Nous sommes au carrefour Vogt – Atangana Mballa à Yaoundé ; il est à peine 07 heures du matin ; bien que nous soyons un lundi, l’ambiance ici n’a rien à envier à celle des jours de fête. Assis autour des tables, des jeunes gens des deux sexes,  visiblement abattus,  savourent avec le dernier appétit des bouteilles de bière pour certains, et des paquets de « vin de rouge » pour d’autres.  Bien que fatigués après une interminable nuit d’ambiance, les consommateurs n’hésitent pas à chaque fois de se lever pour esquisser quelques pas irrégulières de danse  au rythme de la musique assourdissante que déversent  les gros baffles posés aux angles de cette terrasse. Le regard des passants les laisse totalement indifférents ; bien au contraire, ils en ont besoin !

Un peu plus loin de là, au quartier Mimboman , au lieu dit terminus ; c’est un jeudi, il est 21 heures ; bientôt, dans 02 heures exactement,  vont commencer à décoller des bus de transport en commun à destination de Bafoussam, la capitale de la région de l’ouest du Cameroun. En attendant l’embarquement, les voyageurs à majorité jeunes attendent dans les nombreux débits de boisson aménagés sur l’immense esplanade de cette gare routière ; ici, l’alcool coule à flot ; même les filles n’ont aucune pitié pour leur santé que l’on dit pourtant délicate.

Ces deux images ne sont qu’une infime représentation de l’importance que les jeunes camerounais accordent à l’alcool. L’alcool est devenu à ce jour la chose la mieux partagée entre les jeunes. Au Cameroun, les événements heureux comme malheureux ne se vivent qu’autour des casiers de bières et autres. Il est très difficile aujourd’hui de rencontrer un jeune, même dans les zones rurales qui n’a jamais goutté à de l’alcool. Et pour expliquer tout ceci, presque tous les spécialistes accusent la mondialisation et surtout les campagnes publicitaires que font les brasseries locales et étrangères à longueur de journée sur les antennes de télévisions. Pour Mireille Moulion étudiante en sociologie à l’université de Yaoundé 1, «  cette forme de déviance prend fondamentalement ses racines dans le relâchement des valeurs traditionnelles africaines… ».

Le phénomène est très récurent dans les grandes villes camerounaises : des jeunes élèves, parfois même en tenue de classe se trémoussent dans des débits de boissons aux heures de cours, parfois en compagnie de certains de leurs enseignants. La mesure ministérielle interdisant l’ouverture des débits de boisson aux alentours des établissements scolaires n’étant vraiment pas appliquée.

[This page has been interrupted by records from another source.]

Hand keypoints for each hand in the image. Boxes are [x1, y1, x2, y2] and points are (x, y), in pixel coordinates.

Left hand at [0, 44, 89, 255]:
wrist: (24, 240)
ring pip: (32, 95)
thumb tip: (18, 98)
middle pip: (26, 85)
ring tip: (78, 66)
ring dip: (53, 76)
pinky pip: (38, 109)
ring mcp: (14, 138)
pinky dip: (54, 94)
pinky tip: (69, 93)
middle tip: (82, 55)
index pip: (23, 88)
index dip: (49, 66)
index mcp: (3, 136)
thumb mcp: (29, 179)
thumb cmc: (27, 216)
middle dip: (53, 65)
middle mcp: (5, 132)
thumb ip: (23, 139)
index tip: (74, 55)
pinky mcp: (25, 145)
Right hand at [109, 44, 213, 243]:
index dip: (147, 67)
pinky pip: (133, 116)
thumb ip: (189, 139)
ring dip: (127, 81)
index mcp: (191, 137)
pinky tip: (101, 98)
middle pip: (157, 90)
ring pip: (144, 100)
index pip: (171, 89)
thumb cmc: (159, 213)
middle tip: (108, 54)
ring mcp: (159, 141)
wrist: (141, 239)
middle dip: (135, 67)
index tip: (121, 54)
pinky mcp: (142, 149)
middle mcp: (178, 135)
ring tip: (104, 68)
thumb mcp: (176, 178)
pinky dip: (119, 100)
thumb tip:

Même si plusieurs de ces jeunes boivent au début par mimétisme, ils finissent toujours par prendre gout au point de devenir totalement dépendant. Quant aux autorités, elles semblent ne pas mesurer l’ampleur du mal sur cette couche sociale hautement sensible. Il devient  alors très urgent pour les parents, enseignants, et leaders religieux de rappeler ces derniers à l’ordre, sinon le Cameroun est mal partie ! Car aucune jeunesse alcoolique ne sera jamais citoyenne, encore moins patriotique. /.